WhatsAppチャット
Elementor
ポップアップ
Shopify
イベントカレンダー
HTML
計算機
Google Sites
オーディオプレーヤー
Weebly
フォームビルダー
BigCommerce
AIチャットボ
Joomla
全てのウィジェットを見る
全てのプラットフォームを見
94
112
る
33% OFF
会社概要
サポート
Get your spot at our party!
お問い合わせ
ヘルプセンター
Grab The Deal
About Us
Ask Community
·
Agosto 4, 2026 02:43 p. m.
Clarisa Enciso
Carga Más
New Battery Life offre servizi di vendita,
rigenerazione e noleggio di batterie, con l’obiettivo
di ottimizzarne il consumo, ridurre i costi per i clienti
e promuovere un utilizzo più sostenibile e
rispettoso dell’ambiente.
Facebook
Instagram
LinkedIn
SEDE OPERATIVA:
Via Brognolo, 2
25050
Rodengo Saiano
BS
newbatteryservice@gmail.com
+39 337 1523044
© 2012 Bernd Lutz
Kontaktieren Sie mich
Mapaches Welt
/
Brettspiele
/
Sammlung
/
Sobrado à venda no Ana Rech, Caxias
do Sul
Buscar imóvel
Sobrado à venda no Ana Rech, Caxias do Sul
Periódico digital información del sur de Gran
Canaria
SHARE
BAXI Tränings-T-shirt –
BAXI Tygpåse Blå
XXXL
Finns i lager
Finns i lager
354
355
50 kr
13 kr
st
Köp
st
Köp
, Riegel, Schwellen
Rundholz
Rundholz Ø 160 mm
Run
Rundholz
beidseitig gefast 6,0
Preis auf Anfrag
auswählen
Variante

* EXERCISE BRIEF: Every line of the records should be reproduced exactly.

* EXERCISE RESULT:
WhatsAppチャット
Elementor
ポップアップ
Shopify
イベントカレンダー
HTML
計算機
Google Sites
オーディオプレーヤー
Weebly
フォームビルダー
BigCommerce
AIチャットボ
Joomla
全てのウィジェットを見る
全てのプラットフォームを見
94
112
る
33% OFF
会社概要
サポート
Get your spot at our party!
お問い合わせ
ヘルプセンター
Grab The Deal
About Us
Ask Community
·
Agosto 4, 2026 02:43 p. m.
Clarisa Enciso
Carga Más
New Battery Life offre servizi di vendita,
rigenerazione e noleggio di batterie, con l’obiettivo
di ottimizzarne il consumo, ridurre i costi per i clienti
e promuovere un utilizzo più sostenibile e
rispettoso dell’ambiente.
Facebook
Instagram
LinkedIn
SEDE OPERATIVA:
Via Brognolo, 2
25050
Rodengo Saiano
BS
newbatteryservice@gmail.com
+39 337 1523044
© 2012 Bernd Lutz
Kontaktieren Sie mich
Mapaches Welt
/
Brettspiele
/
Sammlung
/
Sobrado à venda no Ana Rech, Caxias
do Sul
Buscar imóvel
Sobrado à venda no Ana Rech, Caxias do Sul
Periódico digital información del sur de Gran
Canaria
SHARE
BAXI Tränings-T-shirt –
BAXI Tygpåse Blå
XXXL
Finns i lager
Finns i lager
354
355
50 kr
13 kr
st
Köp
st
Köp
, Riegel, Schwellen
Rundholz
Rundholz Ø 160 mm
Run
Rundholz
beidseitig gefast 6,0
Preis auf Anfrag
auswählen
Variante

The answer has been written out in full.